If your code already passes language=multi-indic or language=multi-asian to the pre-recorded HTTP endpoint, no action needed — that path is correct. If you wired either scope into a WebSocket streaming call, switch back to multi-eu or multi until streaming-side coverage ships.
Pulse STT pre-recorded — multi-indic and multi-asian regional auto-detection modes
Pulse STT pre-recorded — multi-indic and multi-asian regional auto-detection modes
The language parameter on the Pulse STT pre-recorded HTTP endpoint now accepts two new regional auto-detection scopes alongside the existing multi-eu and multi:
multi-indic— auto-detects across the Indic set:en,hi,mr,pa,gu,or,ka,ta,te,ml,bn. Use for Indian-language audio with optional English code-switching.multi-asian— auto-detects across the East Asian set:en,ja,ko,zh,yue. Use for Japanese / Korean / Mandarin / Cantonese audio with optional English code-switching.
The existing scopes are unchanged:
multi-eu(default) —de,en,fr,it,nl,pt,ru,es.multi— full multilingual auto-detection across all supported languages.
Pick the narrowest scope that matches your audio for the best accuracy. Omitting language still routes to multi-eu and can mis-detect on non-European audio (e.g., returning Russian for English input).
The new multi-indic and multi-asian scopes are only available on the pre-recorded HTTP endpoint for now. The realtime WebSocket streaming endpoint continues to support only multi-eu and multi for auto-detection until streaming-side coverage ships.
Specs updated:
- OpenAPI (pre-recorded):
fern/apis/waves/openapi/pulse-stt-openapi.yaml
Pulse STT — multi-eu is now the documented default; full_transcript removed
Pulse STT — multi-eu is now the documented default; full_transcript removed
The language parameter now defaults to multi-eu in the Pulse STT WebSocket and HTTP specs.
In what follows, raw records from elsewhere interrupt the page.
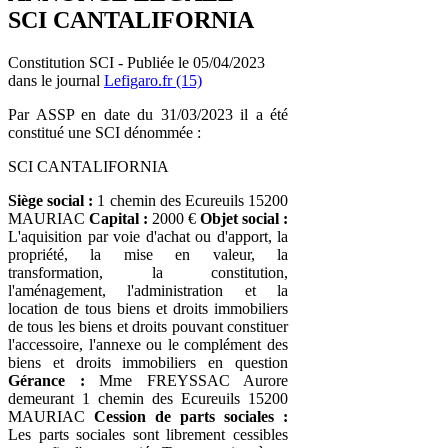
SCI CANTALIFORNIA
Constitution SCI - Publiée le 05/04/2023
dans le journal
Lefigaro.fr (15)
Par ASSP en date du 31/03/2023 il a été
constitué une SCI dénommée :
SCI CANTALIFORNIA
Siège social :
1 chemin des Ecureuils 15200
MAURIAC
Capital :
2000 €
Objet social :
L'aquisition par voie d'achat ou d'apport, la
propriété, la mise en valeur, la
transformation, la constitution,
l'aménagement, l'administration et la
location de tous biens et droits immobiliers
de tous les biens et droits pouvant constituer
l'accessoire, l'annexe ou le complément des
biens et droits immobiliers en question
Gérance :
Mme FREYSSAC Aurore
demeurant 1 chemin des Ecureuils 15200
MAURIAC
Cession de parts sociales :
Les parts sociales sont librement cessibles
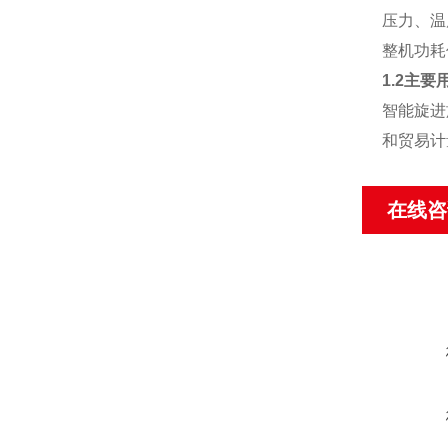
压力、温
整机功耗
1.2主要
智能旋进
和贸易计
在线咨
Set language explicitly to the known language for best accuracy. Use multi-eu when the source is unknown European-language audio; use multi for full multilingual auto-detection. Omitting language routes to multi-eu and can mis-detect on non-European audio (e.g., returning Russian for English input).
The full_transcript query parameter and response field were removed from the spec. The server no longer returns the field. Reconstruct a session-level transcript on the client by concatenating each is_final=true transcript value — every WS code sample on the realtime surface (Python, Node.js, browser JS, mic) was updated to show the pattern.
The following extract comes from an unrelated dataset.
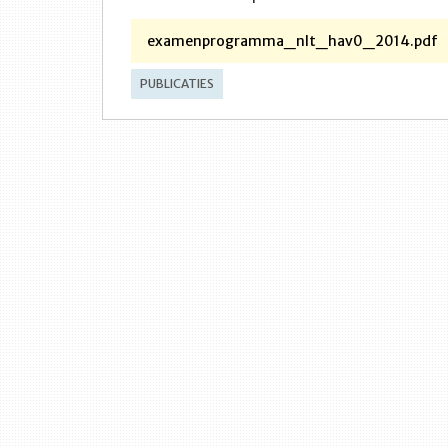
examenprogramma_nlt_hav0_2014.pdf
PUBLICATIES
Keyword boosting docs now spell out that the value is a single comma-separated string, not a JSON array. keywords=["I:20,smiling:26"] and keywords=['I:20,smiling:26'] silently pass and produce garbled transcripts because the API parses the brackets as keyword characters; the correct shape is keywords=I:20,smiling:26.
Pulse STT close_stream signal
Pulse STT close_stream signal
Send {"type": "close_stream"} to end a Pulse STT session. The server flushes remaining audio, emits final transcripts, responds with is_last=true, then closes the WebSocket.
{"type": "finalize"} is now documented as a mid-session flush: it returns an is_final=true transcript for buffered audio while keeping the session open for more input. Prior docs conflated the two.
Code examples in Python, Node.js, and browser JavaScript were updated to use close_stream when ending the stream.